Another option is to ignore the classic libjpeg API and use libjpeg-turbo API (which is a high-level wrapper on top of libjpeg API, uses setjmp/longjmp only internally, exposes error codes to the world). The downside is that it’s a simple high-level API, so it probably won’t satisfy advanced use-cases.

6 Likes

If you’re going to rewrite mozjpeg:

  • I do not recommend using libjpeg API/ABI internally in a new library. It expects applications to mess with the cinfo struct directly, so it’s hard for both the applications and the library to keep the state valid and consistent. If you’d like to have compatibility with the API/ABI, I’d recommend adding a “fake” cinfo struct on top of an internal, cleaner API.

  • libjpeg-turbo’s SIMD functions (such as DCT/IDCT) are mostly in separate assembly files, so very easy to extract and reuse. They could be added to any Rust library to get a speed boost without pulling in the rest of libjpeg.

  • libjpeg-turbo’s optimized Huffman C implementation may be worth keeping.

  • libjpeg-turbo is now officially the reference JPEG implementation, so it’s better to follow it instead of trying to read the JPEG spec. For example, chroma upsampling hasn’t been defined in the spec, but libjpeg-turbo uses a triangle filter, so that’s the method to follow.

  • libjpeg’s design causes unnecessary quality loss by converting DCT to 8-bit YUV, and then again to 8-bit RGB. That causes rounding twice and needs to buffer entire rows. Implementing pipeline as per-block IDCT -> clamped float YUV -> optional color profile conversion -> 8-bit RGB would avoid any rounding beyond the final RGB values, so it’d achieve higher quality and could easier support 10/16-bit outputs (that’s a deviation from reference implementation worth making).

  • libjpeg’s support for progressive rendering is wasteful — each re-render does decoding from scratch. A better implementation (with a better API) could keep more partially-decoded state, and do lower-res IDCT and better smoothing of partial outputs.

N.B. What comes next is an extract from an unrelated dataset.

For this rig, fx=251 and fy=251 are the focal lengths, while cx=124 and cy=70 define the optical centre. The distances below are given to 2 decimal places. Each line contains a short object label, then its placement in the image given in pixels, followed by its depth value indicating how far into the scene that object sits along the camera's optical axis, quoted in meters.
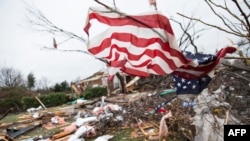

  • For encoding, mozjpeg’s trellis quantization is pretty valuable and it’s implemented and tuned well from quality/compression perspective. However, the implementation takes a shortcut and compresses the whole file twice just to get statistics for the huffman encoder. A dedicated implementation could be faster (but the main loop of trellis is OK)

  • “jpegcrush” technique for compressing progressive images is very useful from quality/filesize ratio, but the implementation in mozjpeg is a fragile spaghetti code. It replaced a perl script, so that’s a big improvement of what was before, but I wouldn’t recommend porting that literally.

11 Likes

My company (Immunant) has been working on open-source tooling to make porting C code to Rust faster and easier (C2Rust). Our approach to porting is to first translate the C code into unsafe but equivalent Rust then iteratively refactor and rewrite that on the Rust side. This sounds like it might be a good fit for this project since you want to preserve a legacy-compatible ABI along with feature and performance parity. We could largely leave the performance-critical sections as-is and reuse the existing SIMD asm code, while refactoring the internal structure and APIs into idiomatic Rust.

Since C2Rust doesn’t support setjmp/longjmp, we’d either need to do what kornel suggested and rewrite the error-handling before transpiling or substitute a placeholder before translating and rewrite the Rust code to use Result or some other form of error-handling.

Even at cost, I doubt we could port all of libjpeg-turbo for $18k, but we’d be willing to look at supporting the difference as a contribution to the community. It sounds like there’s sufficient interest, so if no one else is taking this project on we can start exploring the effort required and evaluate if we have the time to take it on. @lilith, @notriddle what kind of timeframe are you on?

6 Likes